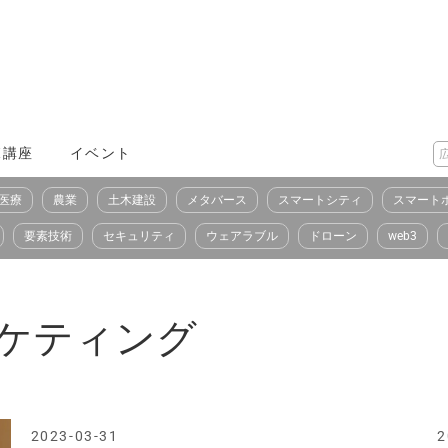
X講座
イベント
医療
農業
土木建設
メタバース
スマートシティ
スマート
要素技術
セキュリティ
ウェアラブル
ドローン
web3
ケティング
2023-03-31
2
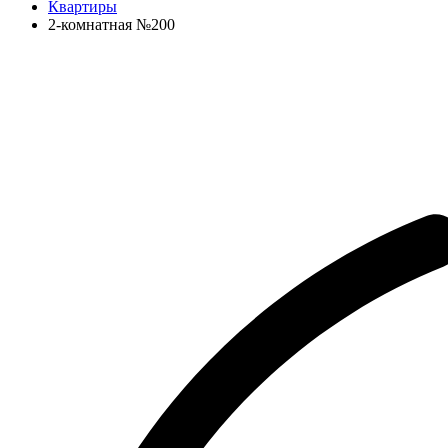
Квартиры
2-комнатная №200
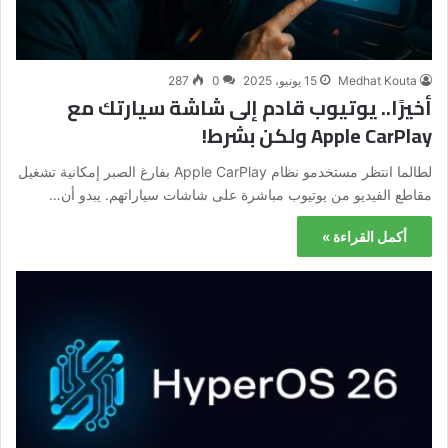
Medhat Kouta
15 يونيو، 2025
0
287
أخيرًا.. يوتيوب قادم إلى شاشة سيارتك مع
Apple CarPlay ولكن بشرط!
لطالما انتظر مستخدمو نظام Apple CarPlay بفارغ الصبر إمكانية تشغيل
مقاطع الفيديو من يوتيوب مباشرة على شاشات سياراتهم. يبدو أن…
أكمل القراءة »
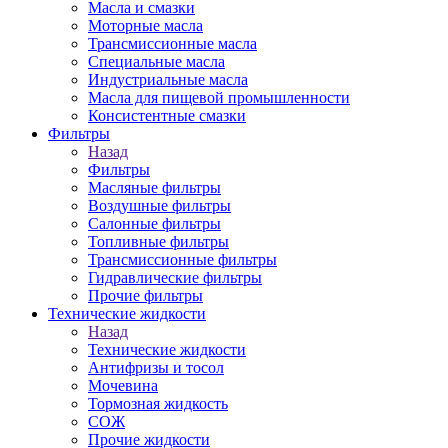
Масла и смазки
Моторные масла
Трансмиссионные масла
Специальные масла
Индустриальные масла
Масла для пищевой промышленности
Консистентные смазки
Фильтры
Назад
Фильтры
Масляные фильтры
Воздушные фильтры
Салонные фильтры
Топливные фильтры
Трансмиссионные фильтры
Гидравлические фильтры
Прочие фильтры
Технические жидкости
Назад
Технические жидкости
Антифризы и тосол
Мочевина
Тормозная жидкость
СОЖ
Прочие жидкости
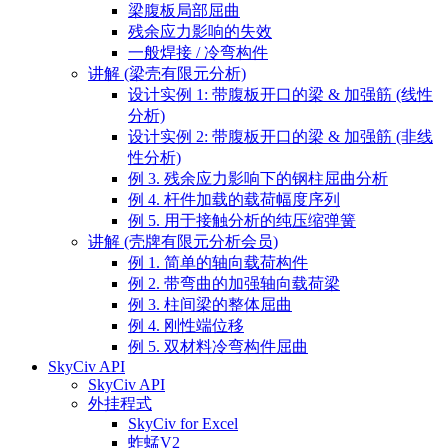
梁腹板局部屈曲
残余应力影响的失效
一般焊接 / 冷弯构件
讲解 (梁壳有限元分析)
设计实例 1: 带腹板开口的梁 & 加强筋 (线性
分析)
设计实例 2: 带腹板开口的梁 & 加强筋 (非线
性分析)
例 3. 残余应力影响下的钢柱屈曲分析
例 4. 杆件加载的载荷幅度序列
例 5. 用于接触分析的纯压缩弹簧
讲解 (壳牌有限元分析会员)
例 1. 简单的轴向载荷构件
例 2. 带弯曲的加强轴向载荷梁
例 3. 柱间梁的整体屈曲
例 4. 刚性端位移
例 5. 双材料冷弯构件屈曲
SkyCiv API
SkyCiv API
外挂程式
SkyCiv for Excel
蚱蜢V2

□ □ □ □

» **WORK TO BE COMPLETED**
Pictures are to be omitted; set down the rest of the entries exactly as given.

» **RESULT FOR THIS EXERCISE**
X講座
イベント
医療
農業
土木建設
メタバース
スマートシティ
スマート
要素技術
セキュリティ
ウェアラブル
ドローン
web3
ケティング
2023-03-31
2
Квартиры
2-комнатная №200
Medhat Kouta
15 يونيو، 2025
0
287
أخيرًا.. يوتيوب قادم إلى شاشة سيارتك مع
Apple CarPlay ولكن بشرط!
لطالما انتظر مستخدمو نظام Apple CarPlay بفارغ الصبر إمكانية تشغيل
مقاطع الفيديو من يوتيوب مباشرة على شاشات سياراتهم. يبدو أن…
أكمل القراءة »
Масла и смазки
Моторные масла
Трансмиссионные масла
Специальные масла
Индустриальные масла
Масла для пищевой промышленности
Консистентные смазки
Фильтры
Назад
Фильтры
Масляные фильтры
Воздушные фильтры
Салонные фильтры
Топливные фильтры
Трансмиссионные фильтры
Гидравлические фильтры
Прочие фильтры
Технические жидкости
Назад
Технические жидкости
Антифризы и тосол
Мочевина
Тормозная жидкость
СОЖ
Прочие жидкости
梁腹板局部屈曲
残余应力影响的失效
一般焊接 / 冷弯构件
讲解 (梁壳有限元分析)
设计实例 1: 带腹板开口的梁 & 加强筋 (线性
分析)
设计实例 2: 带腹板开口的梁 & 加强筋 (非线
性分析)
例 3. 残余应力影响下的钢柱屈曲分析
例 4. 杆件加载的载荷幅度序列
例 5. 用于接触分析的纯压缩弹簧
讲解 (壳牌有限元分析会员)
例 1. 简单的轴向载荷构件
例 2. 带弯曲的加强轴向载荷梁
例 3. 柱间梁的整体屈曲
例 4. 刚性端位移
例 5. 双材料冷弯构件屈曲
SkyCiv API
SkyCiv API
外挂程式
SkyCiv for Excel
蚱蜢V2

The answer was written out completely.